Supriya Lifescience, a major manufacturer of active pharmaceutical ingredients (APIs) is raising Rs 700 crore from the primary market. While a majority of the equity raise is an offer for sale and will lead to promoter stake dilution, part of the funds will be used to fund capital expenditure and reduce debt.
Though the company has a basket of 38 APIs, its focus is on high-value products with limited competition. About three fourths of its revenues comes from exports with the company having a dominant position in some of the APIs. In the FY17-21 period, it was the largest exporter in anti-histamine and anti-allergic drug chlorpheniramine maleate with a share of 45-50 per cent. Its share in pain management drug ketamine hydrochloride is even higher at 60-65 per cent.
The company is also one of the largest exporters of anti-asthma drug salbutamol sulphate with a 31 per cent share in FY21. While it is primarily an exporter, it has low geographic concentration risk and is present across regulated and non-regulated markets.
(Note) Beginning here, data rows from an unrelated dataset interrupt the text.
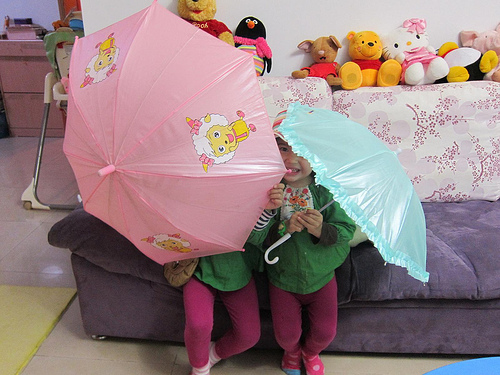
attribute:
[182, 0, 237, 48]
stuffed animal — toy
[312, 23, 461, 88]
animals — stuffed, group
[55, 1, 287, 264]
umbrella — large, open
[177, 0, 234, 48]
stuffed animal — toy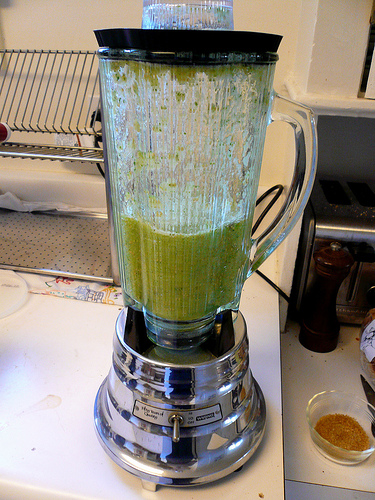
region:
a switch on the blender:
[167, 410, 190, 444]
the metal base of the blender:
[84, 300, 268, 494]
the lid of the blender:
[88, 1, 284, 66]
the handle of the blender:
[245, 89, 320, 276]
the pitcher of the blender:
[91, 1, 320, 358]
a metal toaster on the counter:
[288, 167, 374, 330]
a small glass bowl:
[301, 386, 373, 467]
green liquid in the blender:
[117, 212, 253, 323]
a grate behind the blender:
[0, 47, 108, 164]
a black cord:
[250, 180, 301, 316]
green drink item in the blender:
[117, 208, 246, 308]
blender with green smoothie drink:
[87, 4, 324, 320]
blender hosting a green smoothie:
[90, 0, 323, 491]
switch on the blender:
[172, 415, 178, 439]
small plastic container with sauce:
[308, 384, 373, 467]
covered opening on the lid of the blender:
[141, 4, 226, 30]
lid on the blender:
[94, 0, 285, 63]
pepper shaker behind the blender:
[288, 241, 356, 353]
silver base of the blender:
[90, 307, 264, 483]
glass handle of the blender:
[249, 94, 320, 276]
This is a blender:
[113, 133, 205, 388]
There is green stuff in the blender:
[84, 192, 258, 332]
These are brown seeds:
[319, 361, 360, 491]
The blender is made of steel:
[124, 322, 242, 458]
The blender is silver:
[106, 355, 242, 466]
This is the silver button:
[121, 407, 239, 447]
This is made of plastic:
[236, 135, 317, 252]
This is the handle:
[289, 116, 309, 227]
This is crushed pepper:
[298, 243, 370, 412]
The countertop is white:
[44, 415, 113, 487]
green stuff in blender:
[122, 186, 269, 283]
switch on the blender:
[151, 404, 199, 454]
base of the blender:
[140, 395, 291, 498]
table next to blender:
[6, 386, 77, 437]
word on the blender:
[187, 397, 226, 431]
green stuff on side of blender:
[113, 67, 245, 176]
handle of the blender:
[249, 88, 341, 262]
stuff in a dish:
[300, 390, 371, 475]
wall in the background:
[30, 14, 91, 47]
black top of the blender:
[79, 7, 310, 101]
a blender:
[114, 120, 247, 311]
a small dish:
[303, 409, 316, 429]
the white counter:
[28, 346, 86, 396]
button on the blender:
[167, 422, 189, 447]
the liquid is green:
[142, 234, 220, 295]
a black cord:
[265, 271, 286, 297]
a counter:
[291, 355, 329, 384]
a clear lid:
[6, 278, 29, 316]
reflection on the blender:
[159, 351, 218, 382]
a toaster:
[330, 209, 360, 237]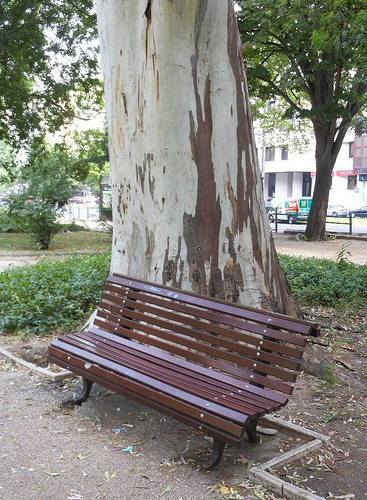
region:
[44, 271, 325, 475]
a brown bench in a park.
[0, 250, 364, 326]
grass around a tree near a bench.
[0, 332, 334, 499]
a brick garden boarder around a tree.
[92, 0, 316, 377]
a tree near a bench.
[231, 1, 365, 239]
a tree with lots of leaves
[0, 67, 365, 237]
a row of building.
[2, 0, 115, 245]
a bunch of green leafs.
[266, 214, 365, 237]
a road near buildings.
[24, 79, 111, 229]
a tall building near a park.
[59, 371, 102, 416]
a black metal bar.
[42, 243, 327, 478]
bench under the large tree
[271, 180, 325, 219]
van on the street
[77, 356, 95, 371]
bench is missing a piece of wood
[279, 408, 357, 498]
leaves on the ground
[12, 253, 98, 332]
greenery around the tree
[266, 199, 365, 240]
fence in front of tree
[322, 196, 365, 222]
cars parked on the road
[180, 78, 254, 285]
bark missing from tree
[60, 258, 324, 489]
bench is empty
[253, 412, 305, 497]
trim around the ground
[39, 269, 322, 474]
Shiny brown bench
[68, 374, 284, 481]
Black legs on brown bench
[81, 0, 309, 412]
brown and white tree trunk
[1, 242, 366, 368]
Area of green grass around the tree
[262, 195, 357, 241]
Black fence around the sidewalk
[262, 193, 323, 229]
Red white and blue van on the curb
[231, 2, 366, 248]
Tall green tree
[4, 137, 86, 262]
Tall green bush in the background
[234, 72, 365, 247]
White building in the distance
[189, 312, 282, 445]
White bolts on brown bench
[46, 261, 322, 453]
one bench is visible.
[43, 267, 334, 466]
the bench is brown.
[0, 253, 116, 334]
the grass is green.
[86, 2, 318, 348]
large tree trunk behind the bench.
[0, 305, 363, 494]
leaves on the ground.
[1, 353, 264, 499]
the ground is brown.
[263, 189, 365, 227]
cars on the street.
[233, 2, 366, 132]
the leaves are green.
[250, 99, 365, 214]
the building is white.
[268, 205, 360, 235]
fence in the background.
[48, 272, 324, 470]
a brown bench by a big tree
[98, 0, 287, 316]
a trunk of a tree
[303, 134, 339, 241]
a trunk of a tree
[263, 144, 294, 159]
the windows of a building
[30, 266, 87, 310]
the leaves of plants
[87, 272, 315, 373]
the back of a brown bench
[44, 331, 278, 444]
the seat of a brown bench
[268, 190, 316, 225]
a van parked in front of a building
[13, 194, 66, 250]
a bush on the side of a walkway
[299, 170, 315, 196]
a window of a building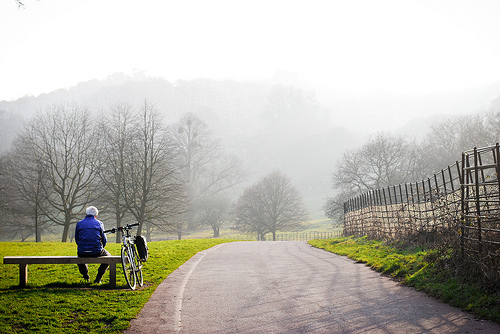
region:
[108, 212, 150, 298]
bicycle leaning against a bench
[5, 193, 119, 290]
elderly man sitting on bench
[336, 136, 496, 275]
fence on the side of the road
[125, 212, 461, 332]
curved one lane road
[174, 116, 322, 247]
trees in the fog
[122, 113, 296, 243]
the trees are leaf less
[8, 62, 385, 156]
mountains on the horizon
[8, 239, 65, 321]
bench on green grass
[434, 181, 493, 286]
vines on a fence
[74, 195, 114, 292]
elderly man in blue coat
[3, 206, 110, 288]
a man sitting on a park bench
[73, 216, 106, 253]
the man is wearing a blue and purple jacket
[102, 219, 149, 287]
a bicycle is leaning against the bench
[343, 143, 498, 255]
a fence along the road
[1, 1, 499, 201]
a foggy area ahead of the road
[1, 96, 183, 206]
deciduous trees in front of the man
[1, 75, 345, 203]
a hill behind the trees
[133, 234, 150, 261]
a side saddle bag on the bike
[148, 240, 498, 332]
a paved asphalt street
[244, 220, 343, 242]
a fence on the opposite side of the road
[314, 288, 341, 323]
Cracks in the pavement.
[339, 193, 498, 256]
A fence in the grass.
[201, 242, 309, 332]
A grey cement road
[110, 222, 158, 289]
A bicycle leans upright.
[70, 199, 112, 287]
A man sits down.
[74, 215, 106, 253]
A blue mans jacket.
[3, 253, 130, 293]
A cement bench on the grass.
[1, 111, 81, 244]
Trees with no leaves.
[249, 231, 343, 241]
A fence along the road.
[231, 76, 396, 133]
An overcast cloudy sky.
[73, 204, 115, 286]
man sitting on bench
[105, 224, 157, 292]
bicycle leaning on bench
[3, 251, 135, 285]
grey stone backless bench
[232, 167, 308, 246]
large tree with no leaves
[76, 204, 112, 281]
man wearing blue jacket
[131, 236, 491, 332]
asphalt path in park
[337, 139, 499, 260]
wooden fence by path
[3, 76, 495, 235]
light fog over park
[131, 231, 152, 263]
black backpack on bike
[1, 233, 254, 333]
green grass in park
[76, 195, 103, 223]
Person has white hair.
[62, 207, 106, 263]
Person wearing blue coat.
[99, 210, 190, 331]
Bike leaning against bench.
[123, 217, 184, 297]
Dark bag attached to bike.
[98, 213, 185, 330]
Bike is a mountain bike.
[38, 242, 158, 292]
Person is wearing dark pants.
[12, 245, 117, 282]
Bench is concrete.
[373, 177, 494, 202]
Fence on right side of road.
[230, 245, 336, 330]
Pavement is gray on path.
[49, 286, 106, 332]
Grass is green on ground.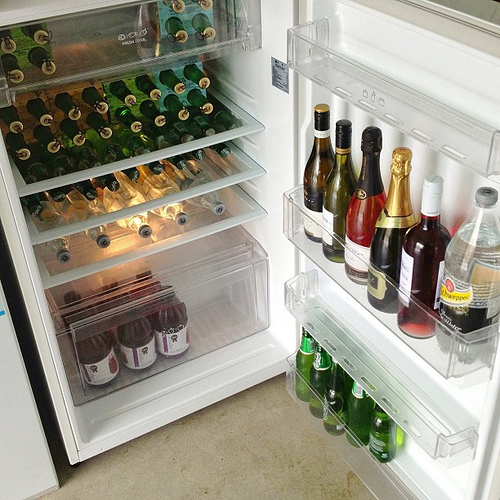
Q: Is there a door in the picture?
A: Yes, there is a door.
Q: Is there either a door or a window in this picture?
A: Yes, there is a door.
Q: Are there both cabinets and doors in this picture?
A: No, there is a door but no cabinets.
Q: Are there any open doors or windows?
A: Yes, there is an open door.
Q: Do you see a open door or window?
A: Yes, there is an open door.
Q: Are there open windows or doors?
A: Yes, there is an open door.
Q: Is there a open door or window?
A: Yes, there is an open door.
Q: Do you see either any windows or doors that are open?
A: Yes, the door is open.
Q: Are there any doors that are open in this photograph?
A: Yes, there is an open door.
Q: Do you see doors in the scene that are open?
A: Yes, there is a door that is open.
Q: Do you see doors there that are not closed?
A: Yes, there is a open door.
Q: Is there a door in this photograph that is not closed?
A: Yes, there is a open door.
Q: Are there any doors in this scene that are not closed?
A: Yes, there is a open door.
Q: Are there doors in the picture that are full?
A: Yes, there is a full door.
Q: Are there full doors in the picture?
A: Yes, there is a full door.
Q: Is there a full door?
A: Yes, there is a full door.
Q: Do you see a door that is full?
A: Yes, there is a door that is full.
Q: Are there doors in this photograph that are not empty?
A: Yes, there is an full door.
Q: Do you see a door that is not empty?
A: Yes, there is an full door.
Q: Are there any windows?
A: No, there are no windows.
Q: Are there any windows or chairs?
A: No, there are no windows or chairs.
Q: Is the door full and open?
A: Yes, the door is full and open.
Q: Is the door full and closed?
A: No, the door is full but open.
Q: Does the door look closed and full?
A: No, the door is full but open.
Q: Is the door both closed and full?
A: No, the door is full but open.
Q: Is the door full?
A: Yes, the door is full.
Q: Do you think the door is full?
A: Yes, the door is full.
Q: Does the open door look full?
A: Yes, the door is full.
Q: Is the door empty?
A: No, the door is full.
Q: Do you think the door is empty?
A: No, the door is full.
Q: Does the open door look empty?
A: No, the door is full.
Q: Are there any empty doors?
A: No, there is a door but it is full.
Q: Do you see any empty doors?
A: No, there is a door but it is full.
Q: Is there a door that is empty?
A: No, there is a door but it is full.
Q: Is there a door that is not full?
A: No, there is a door but it is full.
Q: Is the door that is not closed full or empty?
A: The door is full.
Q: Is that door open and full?
A: Yes, the door is open and full.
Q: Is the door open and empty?
A: No, the door is open but full.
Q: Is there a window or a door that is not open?
A: No, there is a door but it is open.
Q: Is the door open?
A: Yes, the door is open.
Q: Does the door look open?
A: Yes, the door is open.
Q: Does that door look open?
A: Yes, the door is open.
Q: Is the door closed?
A: No, the door is open.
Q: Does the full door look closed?
A: No, the door is open.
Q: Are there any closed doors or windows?
A: No, there is a door but it is open.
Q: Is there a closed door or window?
A: No, there is a door but it is open.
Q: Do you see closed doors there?
A: No, there is a door but it is open.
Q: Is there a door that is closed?
A: No, there is a door but it is open.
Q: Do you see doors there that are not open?
A: No, there is a door but it is open.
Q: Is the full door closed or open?
A: The door is open.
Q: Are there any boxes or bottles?
A: Yes, there is a bottle.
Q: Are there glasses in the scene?
A: No, there are no glasses.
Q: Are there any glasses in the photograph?
A: No, there are no glasses.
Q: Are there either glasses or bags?
A: No, there are no glasses or bags.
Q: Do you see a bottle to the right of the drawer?
A: Yes, there is a bottle to the right of the drawer.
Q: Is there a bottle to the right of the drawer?
A: Yes, there is a bottle to the right of the drawer.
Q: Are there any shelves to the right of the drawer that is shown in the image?
A: No, there is a bottle to the right of the drawer.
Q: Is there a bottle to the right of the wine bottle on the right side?
A: Yes, there is a bottle to the right of the wine bottle.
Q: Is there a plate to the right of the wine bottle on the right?
A: No, there is a bottle to the right of the wine bottle.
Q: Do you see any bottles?
A: Yes, there is a bottle.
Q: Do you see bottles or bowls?
A: Yes, there is a bottle.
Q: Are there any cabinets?
A: No, there are no cabinets.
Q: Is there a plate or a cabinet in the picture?
A: No, there are no cabinets or plates.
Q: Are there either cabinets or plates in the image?
A: No, there are no cabinets or plates.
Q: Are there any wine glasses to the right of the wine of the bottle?
A: No, there is a bottle to the right of the wine.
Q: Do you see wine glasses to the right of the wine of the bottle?
A: No, there is a bottle to the right of the wine.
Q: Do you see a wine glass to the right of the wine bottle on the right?
A: No, there is a bottle to the right of the wine bottle.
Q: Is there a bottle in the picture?
A: Yes, there is a bottle.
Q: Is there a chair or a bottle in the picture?
A: Yes, there is a bottle.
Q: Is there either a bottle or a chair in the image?
A: Yes, there is a bottle.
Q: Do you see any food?
A: No, there is no food.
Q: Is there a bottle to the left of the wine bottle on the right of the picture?
A: Yes, there is a bottle to the left of the wine bottle.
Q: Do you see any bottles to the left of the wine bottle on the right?
A: Yes, there is a bottle to the left of the wine bottle.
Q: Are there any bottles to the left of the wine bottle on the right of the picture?
A: Yes, there is a bottle to the left of the wine bottle.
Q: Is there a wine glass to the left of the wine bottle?
A: No, there is a bottle to the left of the wine bottle.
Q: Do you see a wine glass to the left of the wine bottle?
A: No, there is a bottle to the left of the wine bottle.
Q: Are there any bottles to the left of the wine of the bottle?
A: Yes, there is a bottle to the left of the wine.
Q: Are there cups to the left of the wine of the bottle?
A: No, there is a bottle to the left of the wine.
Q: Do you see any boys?
A: No, there are no boys.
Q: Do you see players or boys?
A: No, there are no boys or players.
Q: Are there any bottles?
A: Yes, there is a bottle.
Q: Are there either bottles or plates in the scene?
A: Yes, there is a bottle.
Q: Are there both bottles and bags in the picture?
A: No, there is a bottle but no bags.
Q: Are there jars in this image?
A: No, there are no jars.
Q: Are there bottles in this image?
A: Yes, there is a bottle.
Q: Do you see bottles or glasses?
A: Yes, there is a bottle.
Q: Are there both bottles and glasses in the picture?
A: No, there is a bottle but no glasses.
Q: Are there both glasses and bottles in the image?
A: No, there is a bottle but no glasses.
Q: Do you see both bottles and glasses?
A: No, there is a bottle but no glasses.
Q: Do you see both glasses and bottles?
A: No, there is a bottle but no glasses.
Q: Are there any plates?
A: No, there are no plates.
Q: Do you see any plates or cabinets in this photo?
A: No, there are no plates or cabinets.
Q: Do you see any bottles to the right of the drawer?
A: Yes, there is a bottle to the right of the drawer.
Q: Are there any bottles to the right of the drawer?
A: Yes, there is a bottle to the right of the drawer.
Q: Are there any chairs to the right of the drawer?
A: No, there is a bottle to the right of the drawer.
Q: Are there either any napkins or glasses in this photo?
A: No, there are no glasses or napkins.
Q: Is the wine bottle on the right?
A: Yes, the wine bottle is on the right of the image.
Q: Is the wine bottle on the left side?
A: No, the wine bottle is on the right of the image.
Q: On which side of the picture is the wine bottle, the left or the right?
A: The wine bottle is on the right of the image.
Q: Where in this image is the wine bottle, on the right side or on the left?
A: The wine bottle is on the right of the image.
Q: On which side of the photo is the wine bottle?
A: The wine bottle is on the right of the image.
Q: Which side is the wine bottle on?
A: The wine bottle is on the right of the image.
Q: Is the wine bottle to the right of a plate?
A: No, the wine bottle is to the right of the bottle.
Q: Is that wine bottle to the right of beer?
A: No, the wine bottle is to the right of the wine.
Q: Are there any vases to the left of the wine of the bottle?
A: No, there is a wine bottle to the left of the wine.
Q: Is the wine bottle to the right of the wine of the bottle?
A: No, the wine bottle is to the left of the wine.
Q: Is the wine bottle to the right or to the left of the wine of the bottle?
A: The wine bottle is to the left of the wine.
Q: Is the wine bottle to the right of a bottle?
A: Yes, the wine bottle is to the right of a bottle.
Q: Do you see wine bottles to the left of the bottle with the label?
A: Yes, there is a wine bottle to the left of the bottle.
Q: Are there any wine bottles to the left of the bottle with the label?
A: Yes, there is a wine bottle to the left of the bottle.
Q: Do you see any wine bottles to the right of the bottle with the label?
A: No, the wine bottle is to the left of the bottle.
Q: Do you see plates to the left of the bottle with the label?
A: No, there is a wine bottle to the left of the bottle.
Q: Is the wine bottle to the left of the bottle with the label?
A: Yes, the wine bottle is to the left of the bottle.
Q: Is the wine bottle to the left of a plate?
A: No, the wine bottle is to the left of the bottle.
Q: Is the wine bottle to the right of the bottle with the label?
A: No, the wine bottle is to the left of the bottle.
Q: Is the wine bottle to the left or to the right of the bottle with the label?
A: The wine bottle is to the left of the bottle.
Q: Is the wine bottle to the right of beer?
A: No, the wine bottle is to the right of the wine.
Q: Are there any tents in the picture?
A: No, there are no tents.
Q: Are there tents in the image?
A: No, there are no tents.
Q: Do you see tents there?
A: No, there are no tents.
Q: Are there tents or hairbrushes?
A: No, there are no tents or hairbrushes.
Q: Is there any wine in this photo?
A: Yes, there is wine.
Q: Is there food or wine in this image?
A: Yes, there is wine.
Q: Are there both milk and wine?
A: No, there is wine but no milk.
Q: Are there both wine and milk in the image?
A: No, there is wine but no milk.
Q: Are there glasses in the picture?
A: No, there are no glasses.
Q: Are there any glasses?
A: No, there are no glasses.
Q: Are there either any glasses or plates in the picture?
A: No, there are no glasses or plates.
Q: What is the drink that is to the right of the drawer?
A: The drink is wine.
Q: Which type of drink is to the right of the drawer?
A: The drink is wine.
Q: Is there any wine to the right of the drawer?
A: Yes, there is wine to the right of the drawer.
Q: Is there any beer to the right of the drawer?
A: No, there is wine to the right of the drawer.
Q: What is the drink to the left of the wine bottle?
A: The drink is wine.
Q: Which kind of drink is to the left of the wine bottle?
A: The drink is wine.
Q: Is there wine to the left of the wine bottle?
A: Yes, there is wine to the left of the wine bottle.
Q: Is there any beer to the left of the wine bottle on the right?
A: No, there is wine to the left of the wine bottle.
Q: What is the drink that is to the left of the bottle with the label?
A: The drink is wine.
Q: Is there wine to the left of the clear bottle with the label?
A: Yes, there is wine to the left of the bottle.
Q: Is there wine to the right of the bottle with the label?
A: No, the wine is to the left of the bottle.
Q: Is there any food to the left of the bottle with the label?
A: No, there is wine to the left of the bottle.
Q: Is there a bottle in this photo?
A: Yes, there is a bottle.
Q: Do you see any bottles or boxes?
A: Yes, there is a bottle.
One of the key advantages for the company is the backward integration of its business model with inhouse production 12 of its existing product base or 60 per cent of revenues. This will help in achieving increased margins and lower dependence on suppliers for key starting material. Fresh capex will strengthen its manufacturing presence and help expand its portfolio across its markets and segments. The other trigger for higher margins, according to Arihant Capital Markets is the increased exposure to regulated markets.
A de-risked business model and strong growth has helped it to deliver consistent financial performance over the last few years. While revenues have grown by 18 per cent, operating and net profit have risen faster registering a growth of 57 per cent and 77 per cent respectively.
Sneha Poddar of Motilal Oswal Financial Services (MOFSL) says that the company is well placed to tap the opportunity in the pharma API market given its strong pipeline and focus on diversification. MOFSL believes that the issue is reasonably valued at 17.8 times its FY21 earnings on a post issue basis. This is attractive as compared to peers which are available at an average price to earnings ratio of 22.8 times though the growth trajectory remains similar. While there are multiple positives, the key risk for investors is the client concentration with top 10 customers accounting for 47 per cent of revenues investors. Further the top 10 APIs account for 80 per cent revenues which, in the event of a demand impact, could dent the topline.